### Task instructions
When you reach the line that contains "Ta(ppm), 8330: 0.89 -> 0.78" in the data below, start reproducing lines exactly, and stop after the line that contains "2600: 12 -> 14".

### Available data
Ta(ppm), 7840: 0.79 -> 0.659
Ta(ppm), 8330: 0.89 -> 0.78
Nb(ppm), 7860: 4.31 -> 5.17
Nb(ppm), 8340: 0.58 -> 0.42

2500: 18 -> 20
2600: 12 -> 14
* * *
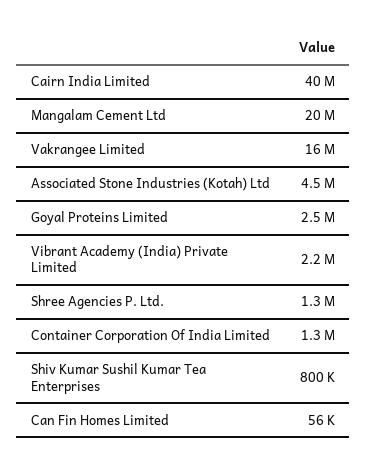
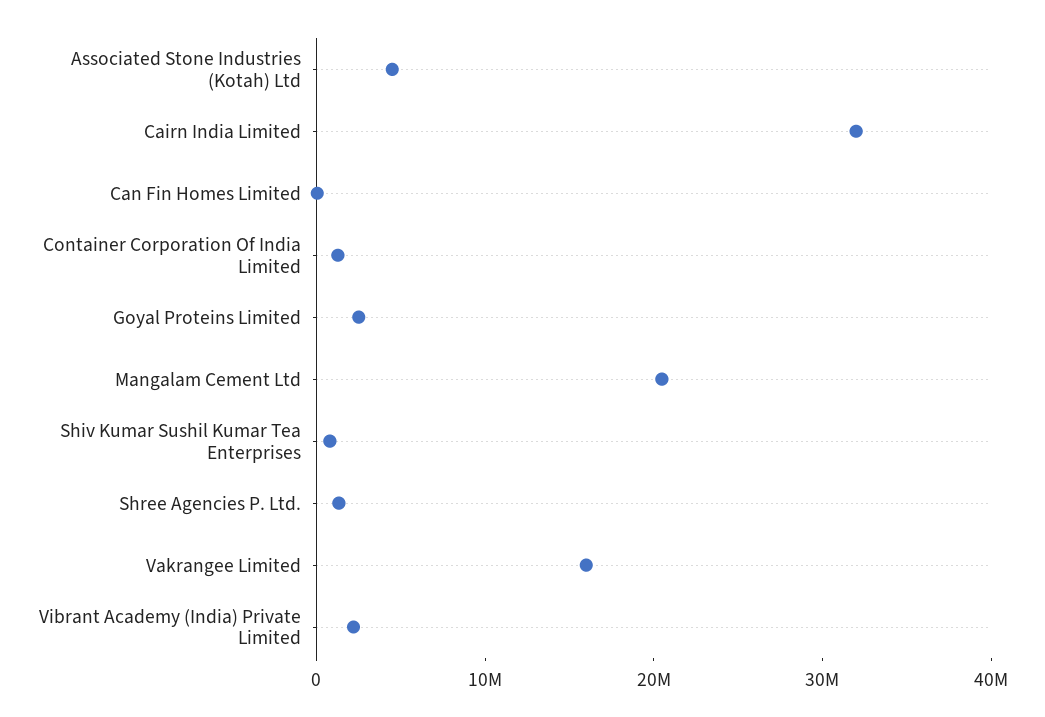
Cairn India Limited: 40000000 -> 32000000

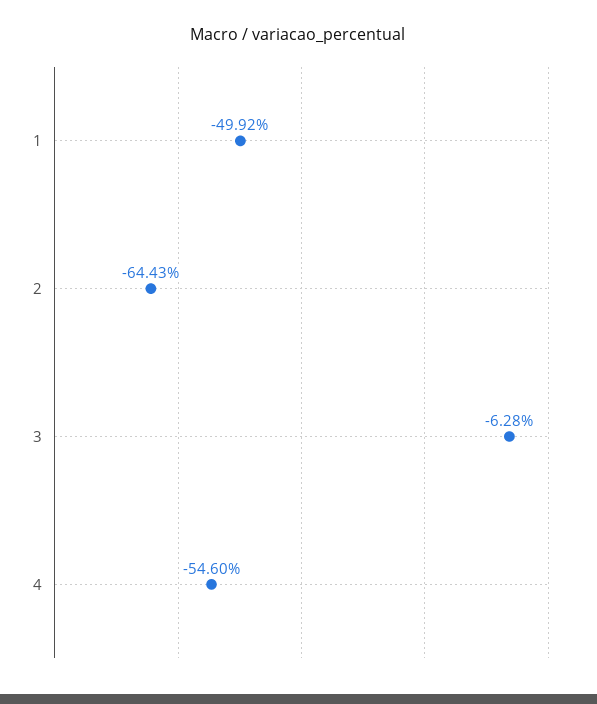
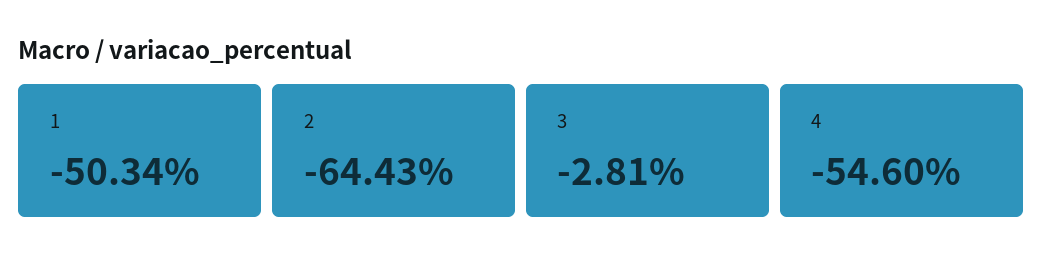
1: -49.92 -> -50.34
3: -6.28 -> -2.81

### Solution below
Ta(ppm), 8330: 0.89 -> 0.78
Nb(ppm), 7860: 4.31 -> 5.17
Nb(ppm), 8340: 0.58 -> 0.42

2500: 18 -> 20
2600: 12 -> 14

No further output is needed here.